▶ _Data to process_:

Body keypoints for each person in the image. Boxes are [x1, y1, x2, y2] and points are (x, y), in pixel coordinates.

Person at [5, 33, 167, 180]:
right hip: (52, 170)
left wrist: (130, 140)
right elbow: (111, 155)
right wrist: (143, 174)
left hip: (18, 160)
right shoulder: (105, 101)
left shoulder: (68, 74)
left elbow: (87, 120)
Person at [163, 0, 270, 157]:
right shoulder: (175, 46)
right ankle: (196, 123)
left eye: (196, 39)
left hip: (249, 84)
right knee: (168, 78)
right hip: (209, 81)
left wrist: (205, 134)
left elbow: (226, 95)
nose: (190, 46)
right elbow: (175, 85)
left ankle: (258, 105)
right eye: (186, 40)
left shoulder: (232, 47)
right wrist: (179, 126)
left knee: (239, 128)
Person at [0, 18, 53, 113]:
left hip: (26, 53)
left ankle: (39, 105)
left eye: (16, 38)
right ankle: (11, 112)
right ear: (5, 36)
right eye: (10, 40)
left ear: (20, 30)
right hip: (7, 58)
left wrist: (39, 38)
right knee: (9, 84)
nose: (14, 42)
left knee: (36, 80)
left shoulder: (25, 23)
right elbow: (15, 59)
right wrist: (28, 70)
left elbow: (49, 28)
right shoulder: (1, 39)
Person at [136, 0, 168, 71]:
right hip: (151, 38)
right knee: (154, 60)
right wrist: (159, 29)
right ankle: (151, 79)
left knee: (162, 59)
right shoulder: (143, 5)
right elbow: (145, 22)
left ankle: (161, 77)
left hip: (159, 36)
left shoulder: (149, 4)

--

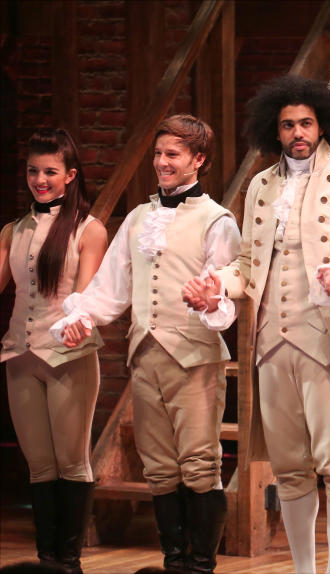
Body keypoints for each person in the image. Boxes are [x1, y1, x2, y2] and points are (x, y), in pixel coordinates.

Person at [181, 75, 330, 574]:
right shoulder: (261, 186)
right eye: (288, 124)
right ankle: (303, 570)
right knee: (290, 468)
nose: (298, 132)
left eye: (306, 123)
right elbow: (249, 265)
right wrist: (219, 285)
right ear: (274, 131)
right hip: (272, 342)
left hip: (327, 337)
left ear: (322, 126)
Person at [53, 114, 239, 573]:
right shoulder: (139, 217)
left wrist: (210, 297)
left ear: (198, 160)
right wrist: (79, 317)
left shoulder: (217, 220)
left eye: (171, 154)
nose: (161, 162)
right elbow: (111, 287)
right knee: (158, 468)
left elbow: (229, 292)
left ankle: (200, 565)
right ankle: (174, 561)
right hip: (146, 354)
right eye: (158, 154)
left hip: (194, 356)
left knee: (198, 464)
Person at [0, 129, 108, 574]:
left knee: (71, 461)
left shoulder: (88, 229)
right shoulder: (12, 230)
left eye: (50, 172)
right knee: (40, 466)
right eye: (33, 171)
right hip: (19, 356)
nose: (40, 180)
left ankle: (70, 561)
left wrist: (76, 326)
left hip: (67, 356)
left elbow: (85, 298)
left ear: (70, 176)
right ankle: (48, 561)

▶ _Action item_: Every line above from the line with "nose: (161, 162)" to the line with "right ankle: (48, 561)" is wanted, ends included; write them out exactly and add no other line.

▶ _Exercise output_:
nose: (161, 162)
right elbow: (111, 287)
right knee: (158, 468)
left elbow: (229, 292)
left ankle: (200, 565)
right ankle: (174, 561)
right hip: (146, 354)
right eye: (158, 154)
left hip: (194, 356)
left knee: (198, 464)
Person at [0, 129, 108, 574]:
left knee: (71, 461)
left shoulder: (88, 229)
right shoulder: (12, 230)
left eye: (50, 172)
right knee: (40, 466)
right eye: (33, 171)
right hip: (19, 356)
nose: (40, 180)
left ankle: (70, 561)
left wrist: (76, 326)
left hip: (67, 356)
left elbow: (85, 298)
left ear: (70, 176)
right ankle: (48, 561)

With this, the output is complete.